Soldier opens home to veterans and their families

 According to HUD, 38.5 percent of homeless people in 2011 were veterans

By Jameson Cook
The Macomb Daily (Mount Clemens)

MOUNT CLEMENS, Mich. (AP) — A soldier whose house was nearly stolen has turned the nightmare experience into a positive outcome by making it available for needy military veterans and their families.

Army Special Forces Sgt. Kevin Robertson has agreed to lease his Mount Clemens home to the newly formed Veterans Constructing Communities Foundation, which will turn the home into a three-unit residential facility for returning veterans.
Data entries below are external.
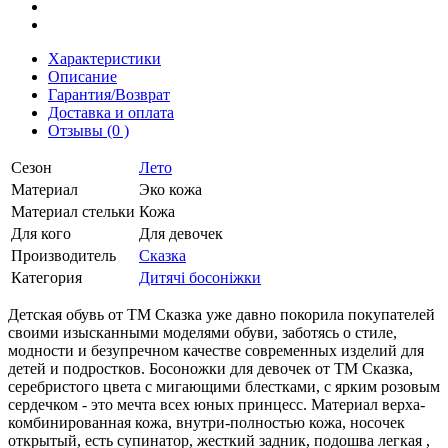
Характеристики
Описание
Гарантия/Возврат
Доставка и оплата
Отзывы (0 )
Сезон
Лето
Материал
Эко кожа
Материал стельки
Кожа
Для кого
Для девочек
Производитель
Сказка
Категория
Дитячі босоніжки
Детская обувь от ТМ Сказка уже давно покорила покупателей
своими изысканными моделями обуви, заботясь о стиле,
модности и безупречном качестве современных изделий для
детей и подростков. Босоножки для девочек от ТМ Сказка,
серебристого цвета с мигающими блестками, с ярким розовым
сердечком - это мечта всех юных принцесс. Материал верха-
комбинированная кожа, внутри-полностью кожа, носочек
открытый, есть супинатор, жесткий задник, подошва легкая ,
He almost lost his home to a man who gained Robertson’s power of attorney and secured $135,000 in mortgage and equity loans on the Smith Street house. But the man, Mark Powell, a Florida resident, was convicted by plea of false pretenses over $20,000 in 2011 and is making restitution payments.

“I started to think about what happened to me and what happens to vets,” he told The Macomb Daily of Mount Clemens. “Veterans who serve (overseas) are coming back to a bad situation. These guys need help, and they’re not going to ask for it, especially the combat guys. It’s very hard for them to adjust. This will get them pointed in the right direction.”
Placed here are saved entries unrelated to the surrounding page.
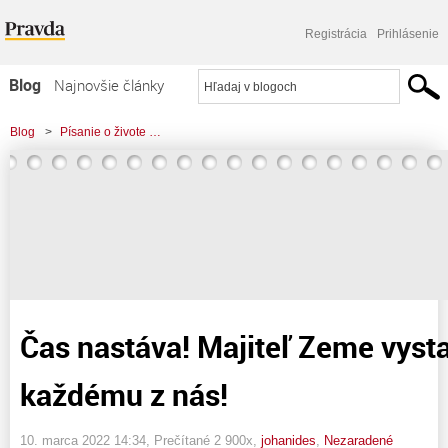
Registrácia
Prihlásenie
Blog
Najnovšie články
Najčítanejšie články
Blog
>
Písanie o živote …
Najkomentovanejšie články
>
Čas nastáva! Majiteľ Zeme vystaví účet každému z nás!
Zoznam blogov
Komerčné blogy
Čas nastáva! Majiteľ Zeme vysta
každému z nás!
10. marca 2022 14:34
, Prečítané 2 900x,
johanides
,
Nezaradené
The VCCF, which has applied for 501c 3 status, was created this year to eradicate homelessness among veterans. Robertson’s large, two-story home will serve as transitional housing for the veterans who will be assisted in locating permanent housing.

A grand opening celebration was held for VCCF’s office in Mount Clemens and honored Robertson.
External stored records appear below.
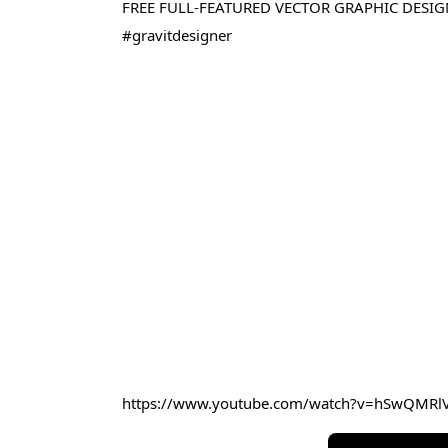
FREE FULL-FEATURED VECTOR GRAPHIC DESIG
#gravitdesigner
https://www.youtube.com/watch?v=hSwQMR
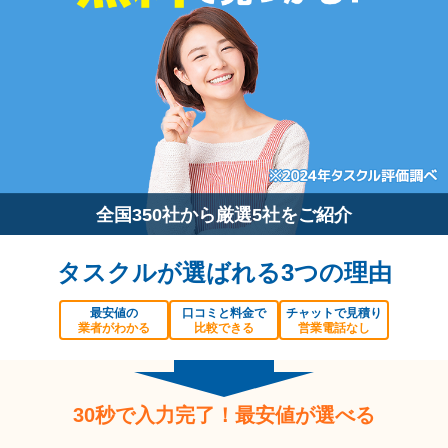
全国350社から厳選5社をご紹介
タスクルが選ばれる3つの理由
最安値の
口コミと料金で
チャットで見積り
業者がわかる
比較できる
営業電話なし
30秒で入力完了！最安値が選べる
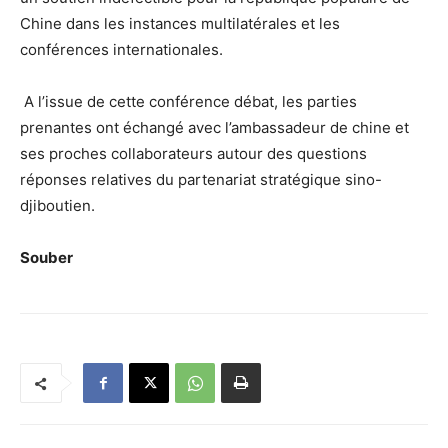
Chine dans les instances multilatérales et les
conférences internationales.
A l’issue de cette conférence débat, les parties
prenantes ont échangé avec l’ambassadeur de chine et
ses proches collaborateurs autour des questions
réponses relatives du partenariat stratégique sino-
djiboutien.
Souber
National veterans organizations have set 2015 as a goal to end homelessness among veterans and the chronic homeless. According to the Housing and Urban Development, 38.5 percent of 162,513 homeless people counted in January 2011 were veterans.

Mark Diaz, a Vietnam and Desert Storm military veteran, and Mary Beth Ryan founded the organization this year after developing it over more than three years.

“There’s a need for veterans and their families to get help they deserve. It’s staggering, and it’s only going to grow,” said Ryan, executive vice president. “We just have a passion to help these war heroes from all war eras.”

The organization appreciates Robertson’s contribution. The organization and Robertson connected through Elizabeth Geary, who is now the VCCF’s marketing director.

“We’re thrilled to be able to get off the ground our effort to help rebuild veterans’ lives,” Ryan said. “We thought this would be a great first project to launch our fundraising.”

The tenants will pay discounted rent, some of which will go to Robertson and some of which will go to the VCCF. The U.S. Department of Veterans Affairs will assist the organization in finding candidates for the housing.

The organization is seeking $150,000 in donations to improve and turn the worn-down home into three separate units. The structure needs new windows, furnace, roof and electrical, and it must be reconfigured and made handicapped accessible.

CI Engineering will oversee the renovations.

In addition to finding homes to provide permanent housing, the organization will serve as a resource and advocacy center for veterans, Ryan said.

Ryan noted the home’s ideal location in Mount Clemens where veterans can have close access to the county Veterans Services Department and other governmental services.

Robertson, 48, who lives in Florida, for a short time lived in the home after inheriting from his father in 1998.

In 2009, Robertson befriended Powell, to whom he signed over his power of attorney while Robertson served in the Middle East. Unknown to Robertson, Powell gained a $120,000 mortgage and $15,000 equity loan on the home.

Powell, 40, who resides in Florida, in 2011 pleaded guilty to false pretenses over $20,000, and was ordered by Judge James Biernat Jr. of Macomb County Circuit Court in Mount Clemens to pay $1,000 per month for his five years of probation.

Powell had paid $18,000 through June but in August requested Biernat to end probation and the payments, according to court records. But Biernat on Aug. 19 rejected the motion, and Powell has since made three $1,000 payments to pay through September, records say.